» **The task**
Reproduce the section of the listing that begins at the line containing "を搭載しているのに対し、スバルのスポーツモデルに" and finishes at the line containing "Nous utilisons des". Include both end lines and nothing beyond them.

--- Source material Enclosed Below ---

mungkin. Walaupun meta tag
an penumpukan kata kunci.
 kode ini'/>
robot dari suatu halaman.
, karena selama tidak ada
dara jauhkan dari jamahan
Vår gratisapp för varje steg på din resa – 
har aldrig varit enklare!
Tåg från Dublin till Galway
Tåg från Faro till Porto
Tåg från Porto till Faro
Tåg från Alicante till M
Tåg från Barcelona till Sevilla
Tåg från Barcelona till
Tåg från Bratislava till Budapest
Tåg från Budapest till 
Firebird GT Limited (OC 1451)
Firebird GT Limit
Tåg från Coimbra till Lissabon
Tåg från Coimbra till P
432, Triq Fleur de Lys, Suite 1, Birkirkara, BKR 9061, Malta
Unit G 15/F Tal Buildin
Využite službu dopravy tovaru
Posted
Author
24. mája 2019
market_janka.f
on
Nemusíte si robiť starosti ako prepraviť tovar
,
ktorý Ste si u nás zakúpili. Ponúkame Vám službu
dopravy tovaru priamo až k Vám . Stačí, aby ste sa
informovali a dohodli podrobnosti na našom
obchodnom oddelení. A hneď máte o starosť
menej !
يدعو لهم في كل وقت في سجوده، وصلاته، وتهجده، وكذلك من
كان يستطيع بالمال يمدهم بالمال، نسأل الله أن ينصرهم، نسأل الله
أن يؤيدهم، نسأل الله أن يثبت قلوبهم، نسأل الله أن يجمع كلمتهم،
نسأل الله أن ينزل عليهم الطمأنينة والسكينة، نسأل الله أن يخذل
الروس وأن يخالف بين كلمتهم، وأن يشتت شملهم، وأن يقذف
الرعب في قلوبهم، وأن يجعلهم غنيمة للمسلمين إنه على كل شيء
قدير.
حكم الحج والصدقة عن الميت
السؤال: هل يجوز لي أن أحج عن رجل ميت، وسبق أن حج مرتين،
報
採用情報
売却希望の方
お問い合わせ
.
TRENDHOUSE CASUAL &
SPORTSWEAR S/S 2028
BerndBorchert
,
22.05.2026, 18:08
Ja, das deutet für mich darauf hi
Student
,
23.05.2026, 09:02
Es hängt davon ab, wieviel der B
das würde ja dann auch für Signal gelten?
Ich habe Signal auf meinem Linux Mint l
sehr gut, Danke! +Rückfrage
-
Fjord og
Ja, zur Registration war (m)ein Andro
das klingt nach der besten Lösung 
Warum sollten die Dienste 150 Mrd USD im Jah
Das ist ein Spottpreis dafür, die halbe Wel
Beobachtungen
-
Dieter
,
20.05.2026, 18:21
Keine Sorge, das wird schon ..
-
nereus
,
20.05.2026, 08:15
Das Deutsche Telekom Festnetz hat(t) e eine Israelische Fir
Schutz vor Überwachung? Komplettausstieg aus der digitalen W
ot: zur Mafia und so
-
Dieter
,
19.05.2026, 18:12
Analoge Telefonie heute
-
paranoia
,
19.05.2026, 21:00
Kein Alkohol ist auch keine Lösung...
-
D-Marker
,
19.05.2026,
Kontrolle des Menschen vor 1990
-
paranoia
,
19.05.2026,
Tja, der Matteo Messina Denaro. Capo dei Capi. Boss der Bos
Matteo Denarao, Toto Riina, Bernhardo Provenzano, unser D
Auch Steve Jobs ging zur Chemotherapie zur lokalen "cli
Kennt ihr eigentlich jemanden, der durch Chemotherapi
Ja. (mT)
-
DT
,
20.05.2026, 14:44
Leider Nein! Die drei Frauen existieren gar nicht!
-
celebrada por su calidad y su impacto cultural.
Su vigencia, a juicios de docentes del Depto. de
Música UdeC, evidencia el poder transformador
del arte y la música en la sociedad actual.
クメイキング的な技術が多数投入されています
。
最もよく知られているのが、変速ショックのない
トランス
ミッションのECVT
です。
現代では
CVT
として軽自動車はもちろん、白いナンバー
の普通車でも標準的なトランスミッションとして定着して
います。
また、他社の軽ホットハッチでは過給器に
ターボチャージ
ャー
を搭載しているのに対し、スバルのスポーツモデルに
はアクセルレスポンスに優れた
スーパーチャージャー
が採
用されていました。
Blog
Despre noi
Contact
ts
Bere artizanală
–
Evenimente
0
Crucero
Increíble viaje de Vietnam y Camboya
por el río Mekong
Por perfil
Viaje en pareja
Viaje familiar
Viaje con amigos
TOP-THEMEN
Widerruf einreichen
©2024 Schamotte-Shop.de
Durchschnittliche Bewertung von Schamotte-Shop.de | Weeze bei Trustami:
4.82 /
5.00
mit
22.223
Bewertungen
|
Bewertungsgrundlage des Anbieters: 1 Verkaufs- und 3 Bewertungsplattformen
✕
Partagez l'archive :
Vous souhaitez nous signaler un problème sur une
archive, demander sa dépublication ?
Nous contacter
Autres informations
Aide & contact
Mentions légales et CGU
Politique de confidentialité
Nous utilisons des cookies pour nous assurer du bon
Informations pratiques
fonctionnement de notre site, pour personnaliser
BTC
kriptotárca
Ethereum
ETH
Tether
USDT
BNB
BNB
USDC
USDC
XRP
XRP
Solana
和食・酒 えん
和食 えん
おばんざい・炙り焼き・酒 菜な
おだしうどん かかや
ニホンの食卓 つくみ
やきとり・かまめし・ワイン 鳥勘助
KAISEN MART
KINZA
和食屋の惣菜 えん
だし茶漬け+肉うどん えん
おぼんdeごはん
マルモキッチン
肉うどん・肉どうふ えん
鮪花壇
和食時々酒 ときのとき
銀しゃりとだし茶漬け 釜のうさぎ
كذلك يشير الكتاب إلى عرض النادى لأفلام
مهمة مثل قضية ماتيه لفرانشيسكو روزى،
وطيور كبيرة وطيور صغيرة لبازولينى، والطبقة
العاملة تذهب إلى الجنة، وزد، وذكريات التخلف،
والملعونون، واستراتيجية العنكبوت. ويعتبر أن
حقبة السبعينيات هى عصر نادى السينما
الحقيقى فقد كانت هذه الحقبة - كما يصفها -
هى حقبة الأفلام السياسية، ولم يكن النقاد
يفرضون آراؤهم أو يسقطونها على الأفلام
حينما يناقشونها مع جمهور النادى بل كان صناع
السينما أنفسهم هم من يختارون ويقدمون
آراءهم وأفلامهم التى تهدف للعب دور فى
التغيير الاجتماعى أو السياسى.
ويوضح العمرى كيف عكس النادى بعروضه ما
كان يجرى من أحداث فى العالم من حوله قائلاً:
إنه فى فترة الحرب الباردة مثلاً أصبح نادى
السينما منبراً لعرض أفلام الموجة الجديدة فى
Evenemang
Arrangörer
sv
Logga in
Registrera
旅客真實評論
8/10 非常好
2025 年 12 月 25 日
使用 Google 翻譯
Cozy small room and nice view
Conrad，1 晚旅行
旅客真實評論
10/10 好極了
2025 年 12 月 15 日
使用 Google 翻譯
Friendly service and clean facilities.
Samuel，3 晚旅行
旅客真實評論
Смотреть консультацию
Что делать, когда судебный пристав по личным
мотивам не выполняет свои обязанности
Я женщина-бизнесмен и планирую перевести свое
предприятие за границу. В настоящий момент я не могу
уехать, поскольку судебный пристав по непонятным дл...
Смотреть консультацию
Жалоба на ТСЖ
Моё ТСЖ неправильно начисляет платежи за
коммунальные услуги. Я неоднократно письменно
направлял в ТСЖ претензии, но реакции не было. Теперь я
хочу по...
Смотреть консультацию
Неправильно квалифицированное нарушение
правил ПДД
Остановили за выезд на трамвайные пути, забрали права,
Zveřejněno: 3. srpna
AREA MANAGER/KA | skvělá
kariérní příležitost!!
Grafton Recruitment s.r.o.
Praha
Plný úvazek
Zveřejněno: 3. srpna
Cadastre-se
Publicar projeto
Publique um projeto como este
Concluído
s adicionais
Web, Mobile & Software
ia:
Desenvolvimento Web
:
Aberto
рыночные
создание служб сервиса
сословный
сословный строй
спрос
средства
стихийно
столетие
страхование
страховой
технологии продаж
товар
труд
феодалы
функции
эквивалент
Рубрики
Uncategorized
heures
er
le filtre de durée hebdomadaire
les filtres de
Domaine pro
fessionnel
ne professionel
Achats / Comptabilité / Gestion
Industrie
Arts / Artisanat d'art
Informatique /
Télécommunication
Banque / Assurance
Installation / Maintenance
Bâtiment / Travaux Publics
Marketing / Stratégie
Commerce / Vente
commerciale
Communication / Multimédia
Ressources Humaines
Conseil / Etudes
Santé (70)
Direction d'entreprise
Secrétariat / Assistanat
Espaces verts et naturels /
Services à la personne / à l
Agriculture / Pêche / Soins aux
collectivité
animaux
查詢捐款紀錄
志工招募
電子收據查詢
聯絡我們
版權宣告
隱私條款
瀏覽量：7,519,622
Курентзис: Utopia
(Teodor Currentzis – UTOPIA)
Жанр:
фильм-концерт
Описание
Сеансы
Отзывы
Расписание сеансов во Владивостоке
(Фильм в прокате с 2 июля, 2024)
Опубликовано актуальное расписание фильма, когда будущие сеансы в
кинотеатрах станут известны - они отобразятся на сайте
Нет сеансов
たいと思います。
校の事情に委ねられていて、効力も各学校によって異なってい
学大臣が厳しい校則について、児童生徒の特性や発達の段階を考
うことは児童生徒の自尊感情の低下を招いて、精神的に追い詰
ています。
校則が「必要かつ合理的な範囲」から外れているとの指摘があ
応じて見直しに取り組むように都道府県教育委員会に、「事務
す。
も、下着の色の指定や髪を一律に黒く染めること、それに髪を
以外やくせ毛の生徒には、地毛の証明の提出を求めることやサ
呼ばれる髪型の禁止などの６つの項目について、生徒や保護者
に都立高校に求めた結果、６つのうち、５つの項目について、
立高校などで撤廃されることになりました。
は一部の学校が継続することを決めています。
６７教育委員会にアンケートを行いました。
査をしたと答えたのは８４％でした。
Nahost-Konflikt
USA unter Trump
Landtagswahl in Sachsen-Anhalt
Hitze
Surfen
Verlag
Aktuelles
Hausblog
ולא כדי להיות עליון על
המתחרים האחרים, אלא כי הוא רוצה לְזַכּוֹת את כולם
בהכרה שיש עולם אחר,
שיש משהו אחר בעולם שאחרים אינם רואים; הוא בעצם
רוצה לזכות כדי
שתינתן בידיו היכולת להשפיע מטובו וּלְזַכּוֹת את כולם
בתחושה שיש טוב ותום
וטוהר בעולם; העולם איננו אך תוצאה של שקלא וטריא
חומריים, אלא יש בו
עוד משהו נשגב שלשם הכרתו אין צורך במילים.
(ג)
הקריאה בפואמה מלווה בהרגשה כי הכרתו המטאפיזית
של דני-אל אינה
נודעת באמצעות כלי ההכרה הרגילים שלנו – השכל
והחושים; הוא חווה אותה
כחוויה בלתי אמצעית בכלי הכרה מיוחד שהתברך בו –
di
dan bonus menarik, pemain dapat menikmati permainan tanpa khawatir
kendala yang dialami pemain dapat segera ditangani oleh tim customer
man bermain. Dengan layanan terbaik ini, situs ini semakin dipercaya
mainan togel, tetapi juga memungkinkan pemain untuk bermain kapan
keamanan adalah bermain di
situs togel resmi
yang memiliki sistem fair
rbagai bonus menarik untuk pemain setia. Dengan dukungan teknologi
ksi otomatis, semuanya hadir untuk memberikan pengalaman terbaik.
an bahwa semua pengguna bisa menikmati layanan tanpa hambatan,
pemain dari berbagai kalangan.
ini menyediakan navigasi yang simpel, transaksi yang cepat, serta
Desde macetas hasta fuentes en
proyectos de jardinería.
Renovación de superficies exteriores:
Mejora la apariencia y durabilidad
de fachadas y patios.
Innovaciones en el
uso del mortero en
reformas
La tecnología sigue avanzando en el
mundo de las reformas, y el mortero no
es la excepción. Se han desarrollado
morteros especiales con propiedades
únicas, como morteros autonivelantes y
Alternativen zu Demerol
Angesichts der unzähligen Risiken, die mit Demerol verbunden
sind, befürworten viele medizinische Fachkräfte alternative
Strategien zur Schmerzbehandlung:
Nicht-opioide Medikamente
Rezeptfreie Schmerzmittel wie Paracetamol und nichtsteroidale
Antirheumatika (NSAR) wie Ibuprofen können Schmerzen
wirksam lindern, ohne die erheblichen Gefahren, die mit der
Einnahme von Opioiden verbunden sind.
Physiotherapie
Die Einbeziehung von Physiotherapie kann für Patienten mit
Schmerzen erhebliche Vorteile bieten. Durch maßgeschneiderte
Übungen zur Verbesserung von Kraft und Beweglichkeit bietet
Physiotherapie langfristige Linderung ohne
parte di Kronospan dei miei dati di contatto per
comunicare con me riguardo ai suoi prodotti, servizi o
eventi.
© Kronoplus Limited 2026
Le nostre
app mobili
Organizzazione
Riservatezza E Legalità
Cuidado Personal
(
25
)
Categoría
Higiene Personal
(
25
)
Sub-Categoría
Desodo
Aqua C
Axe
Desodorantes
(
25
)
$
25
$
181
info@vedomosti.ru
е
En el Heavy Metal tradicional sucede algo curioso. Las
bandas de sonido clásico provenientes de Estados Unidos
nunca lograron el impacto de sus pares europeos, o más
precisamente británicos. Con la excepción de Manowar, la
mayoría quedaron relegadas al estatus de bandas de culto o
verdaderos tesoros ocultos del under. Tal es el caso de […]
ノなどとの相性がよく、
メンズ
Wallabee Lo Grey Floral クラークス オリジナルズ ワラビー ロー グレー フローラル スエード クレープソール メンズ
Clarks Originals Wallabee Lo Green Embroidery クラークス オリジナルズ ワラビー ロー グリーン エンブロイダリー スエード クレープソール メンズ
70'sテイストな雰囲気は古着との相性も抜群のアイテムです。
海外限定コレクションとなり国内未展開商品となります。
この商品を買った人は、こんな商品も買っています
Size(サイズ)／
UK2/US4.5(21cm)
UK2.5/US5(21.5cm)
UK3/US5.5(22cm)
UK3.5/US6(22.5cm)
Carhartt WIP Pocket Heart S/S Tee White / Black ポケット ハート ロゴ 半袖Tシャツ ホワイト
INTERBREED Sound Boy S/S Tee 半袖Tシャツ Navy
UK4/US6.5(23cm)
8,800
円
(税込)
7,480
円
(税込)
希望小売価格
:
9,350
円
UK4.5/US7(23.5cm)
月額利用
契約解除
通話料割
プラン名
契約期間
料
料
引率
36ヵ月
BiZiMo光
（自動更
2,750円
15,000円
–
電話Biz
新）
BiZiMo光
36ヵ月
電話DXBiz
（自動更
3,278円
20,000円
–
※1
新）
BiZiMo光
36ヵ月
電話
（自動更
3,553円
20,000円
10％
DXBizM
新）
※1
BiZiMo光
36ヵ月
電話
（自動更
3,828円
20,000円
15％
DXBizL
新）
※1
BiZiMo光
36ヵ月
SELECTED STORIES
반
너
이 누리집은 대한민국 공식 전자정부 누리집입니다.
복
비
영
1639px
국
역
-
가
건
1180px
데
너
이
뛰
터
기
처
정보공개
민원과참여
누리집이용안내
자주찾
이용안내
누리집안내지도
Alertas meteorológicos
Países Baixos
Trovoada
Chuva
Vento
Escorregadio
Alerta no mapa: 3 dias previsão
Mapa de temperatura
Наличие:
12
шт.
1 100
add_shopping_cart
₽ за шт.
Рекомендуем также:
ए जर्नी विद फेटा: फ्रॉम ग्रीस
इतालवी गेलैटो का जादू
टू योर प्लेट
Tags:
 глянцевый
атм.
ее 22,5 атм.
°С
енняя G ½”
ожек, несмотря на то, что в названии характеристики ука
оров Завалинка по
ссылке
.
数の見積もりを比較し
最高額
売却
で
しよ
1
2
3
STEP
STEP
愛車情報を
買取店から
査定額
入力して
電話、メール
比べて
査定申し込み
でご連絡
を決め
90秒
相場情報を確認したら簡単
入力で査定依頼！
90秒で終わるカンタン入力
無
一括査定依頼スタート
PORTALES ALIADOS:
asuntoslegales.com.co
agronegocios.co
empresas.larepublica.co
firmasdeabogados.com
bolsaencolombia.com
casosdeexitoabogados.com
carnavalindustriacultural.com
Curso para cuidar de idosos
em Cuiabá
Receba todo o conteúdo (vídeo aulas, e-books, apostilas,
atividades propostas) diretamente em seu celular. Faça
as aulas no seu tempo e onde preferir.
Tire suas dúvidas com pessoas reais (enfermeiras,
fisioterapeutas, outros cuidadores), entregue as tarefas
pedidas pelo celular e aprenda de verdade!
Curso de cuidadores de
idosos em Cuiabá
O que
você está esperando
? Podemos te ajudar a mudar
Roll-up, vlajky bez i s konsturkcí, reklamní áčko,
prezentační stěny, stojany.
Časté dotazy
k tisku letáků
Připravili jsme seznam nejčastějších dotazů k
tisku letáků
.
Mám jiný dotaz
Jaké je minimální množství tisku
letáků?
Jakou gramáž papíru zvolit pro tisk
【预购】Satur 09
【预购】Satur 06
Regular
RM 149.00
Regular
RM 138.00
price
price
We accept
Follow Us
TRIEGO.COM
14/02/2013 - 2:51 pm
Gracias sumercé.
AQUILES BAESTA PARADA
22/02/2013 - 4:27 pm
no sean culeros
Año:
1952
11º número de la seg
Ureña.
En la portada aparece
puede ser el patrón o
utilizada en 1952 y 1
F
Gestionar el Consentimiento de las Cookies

--- End of Enclosed Source material ---

» **The answer**
を搭載しているのに対し、スバルのスポーツモデルに
はアクセルレスポンスに優れた
スーパーチャージャー
が採
用されていました。
Blog
Despre noi
Contact
ts
Bere artizanală
–
Evenimente
0
Crucero
Increíble viaje de Vietnam y Camboya
por el río Mekong
Por perfil
Viaje en pareja
Viaje familiar
Viaje con amigos
TOP-THEMEN
Widerruf einreichen
©2024 Schamotte-Shop.de
Durchschnittliche Bewertung von Schamotte-Shop.de | Weeze bei Trustami:
4.82 /
5.00
mit
22.223
Bewertungen
|
Bewertungsgrundlage des Anbieters: 1 Verkaufs- und 3 Bewertungsplattformen
✕
Partagez l'archive :
Vous souhaitez nous signaler un problème sur une
archive, demander sa dépublication ?
Nous contacter
Autres informations
Aide & contact
Mentions légales et CGU
Politique de confidentialité
Nous utilisons des cookies pour nous assurer du bon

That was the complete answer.